**Entries shown**

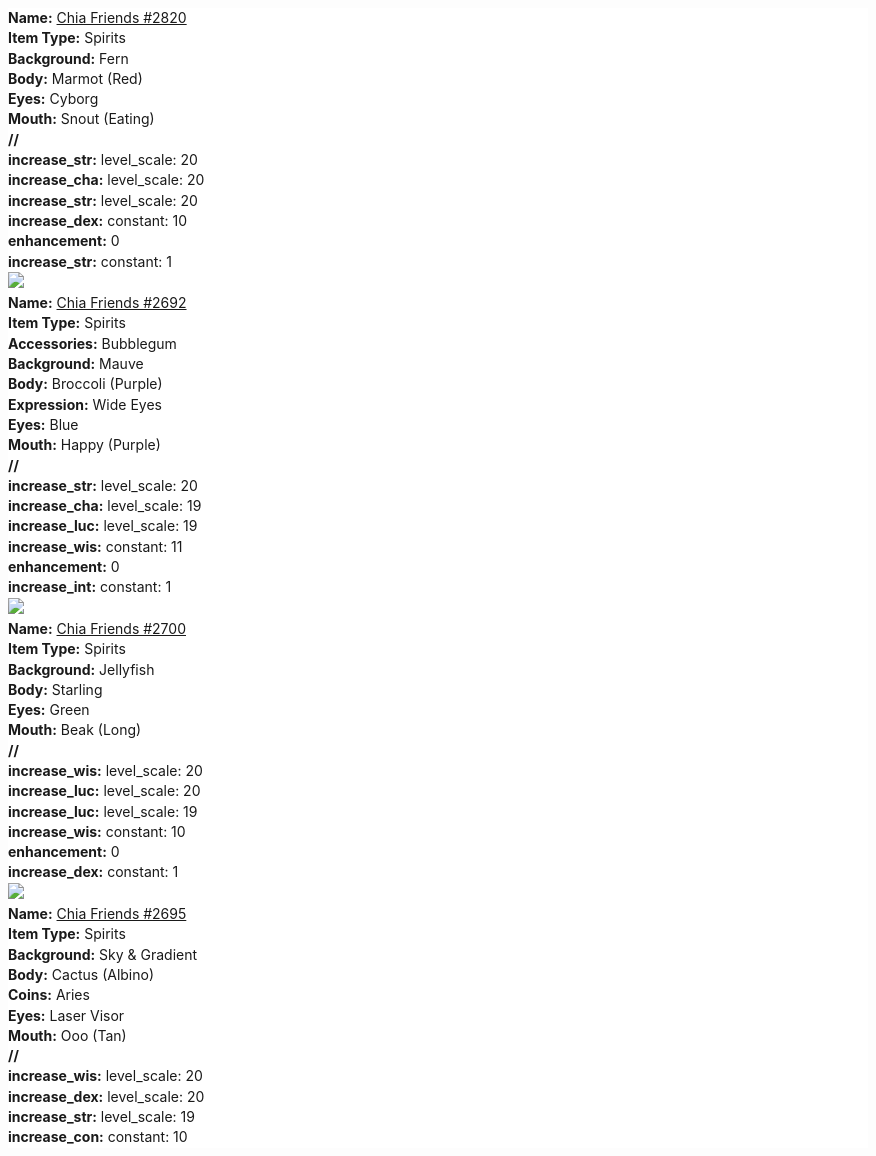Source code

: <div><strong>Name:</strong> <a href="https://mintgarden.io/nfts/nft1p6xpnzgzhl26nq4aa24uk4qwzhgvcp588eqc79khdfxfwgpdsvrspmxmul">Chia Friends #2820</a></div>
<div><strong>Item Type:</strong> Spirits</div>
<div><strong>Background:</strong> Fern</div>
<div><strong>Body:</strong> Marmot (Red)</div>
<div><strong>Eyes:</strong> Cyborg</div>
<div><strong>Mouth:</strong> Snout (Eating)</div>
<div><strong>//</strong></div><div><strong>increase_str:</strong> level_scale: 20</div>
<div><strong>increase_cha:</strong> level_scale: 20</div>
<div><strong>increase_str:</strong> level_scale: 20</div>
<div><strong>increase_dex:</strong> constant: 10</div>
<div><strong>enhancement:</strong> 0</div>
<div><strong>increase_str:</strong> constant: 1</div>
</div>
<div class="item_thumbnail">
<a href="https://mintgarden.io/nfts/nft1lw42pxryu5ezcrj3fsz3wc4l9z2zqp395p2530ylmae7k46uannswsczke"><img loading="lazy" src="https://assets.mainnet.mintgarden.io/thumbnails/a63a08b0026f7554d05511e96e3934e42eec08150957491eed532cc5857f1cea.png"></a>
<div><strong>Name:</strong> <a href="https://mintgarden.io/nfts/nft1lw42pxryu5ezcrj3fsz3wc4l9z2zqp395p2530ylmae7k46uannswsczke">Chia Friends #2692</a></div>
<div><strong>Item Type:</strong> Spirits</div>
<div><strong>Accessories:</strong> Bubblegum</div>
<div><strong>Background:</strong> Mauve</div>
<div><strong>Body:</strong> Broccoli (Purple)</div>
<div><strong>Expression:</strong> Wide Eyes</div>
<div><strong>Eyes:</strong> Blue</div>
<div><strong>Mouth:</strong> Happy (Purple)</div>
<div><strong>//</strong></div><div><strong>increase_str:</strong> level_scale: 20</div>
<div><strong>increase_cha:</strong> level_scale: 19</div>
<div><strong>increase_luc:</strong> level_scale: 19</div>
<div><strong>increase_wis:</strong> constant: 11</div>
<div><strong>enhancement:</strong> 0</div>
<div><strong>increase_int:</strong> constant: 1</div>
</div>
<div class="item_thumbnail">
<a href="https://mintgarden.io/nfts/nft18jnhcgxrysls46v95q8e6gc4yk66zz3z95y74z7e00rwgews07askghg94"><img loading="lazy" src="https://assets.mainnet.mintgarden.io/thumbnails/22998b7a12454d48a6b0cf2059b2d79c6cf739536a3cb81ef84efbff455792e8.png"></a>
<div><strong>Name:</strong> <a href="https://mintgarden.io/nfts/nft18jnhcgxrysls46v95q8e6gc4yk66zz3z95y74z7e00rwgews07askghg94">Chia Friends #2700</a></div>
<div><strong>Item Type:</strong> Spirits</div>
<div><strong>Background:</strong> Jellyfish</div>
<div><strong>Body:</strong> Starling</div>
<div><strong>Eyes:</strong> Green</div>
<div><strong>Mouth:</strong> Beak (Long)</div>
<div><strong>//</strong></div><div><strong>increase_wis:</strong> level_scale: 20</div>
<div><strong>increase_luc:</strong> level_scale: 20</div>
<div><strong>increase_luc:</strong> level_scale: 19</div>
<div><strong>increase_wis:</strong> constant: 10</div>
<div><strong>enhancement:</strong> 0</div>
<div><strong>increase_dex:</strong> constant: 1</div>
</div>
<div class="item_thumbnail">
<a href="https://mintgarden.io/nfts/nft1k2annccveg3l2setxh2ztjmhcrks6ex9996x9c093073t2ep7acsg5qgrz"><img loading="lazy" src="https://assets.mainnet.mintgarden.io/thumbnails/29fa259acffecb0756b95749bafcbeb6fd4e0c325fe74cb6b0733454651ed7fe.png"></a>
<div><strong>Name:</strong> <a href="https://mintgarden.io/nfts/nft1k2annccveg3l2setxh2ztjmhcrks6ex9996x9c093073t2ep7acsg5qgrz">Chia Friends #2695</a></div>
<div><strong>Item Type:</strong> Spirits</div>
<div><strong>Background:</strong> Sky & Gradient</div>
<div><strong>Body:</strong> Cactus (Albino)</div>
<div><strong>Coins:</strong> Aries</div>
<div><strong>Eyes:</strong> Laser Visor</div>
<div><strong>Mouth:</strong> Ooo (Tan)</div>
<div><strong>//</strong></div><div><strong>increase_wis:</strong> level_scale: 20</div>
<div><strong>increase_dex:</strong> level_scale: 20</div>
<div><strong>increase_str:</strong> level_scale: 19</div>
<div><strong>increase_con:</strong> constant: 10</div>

**About this exercise**
Which lines in the entries above contain the word "Purple"? Copy each of those lines in full.

**Result of the task**
<div><strong>Body:</strong> Broccoli (Purple)</div>
<div><strong>Mouth:</strong> Happy (Purple)</div>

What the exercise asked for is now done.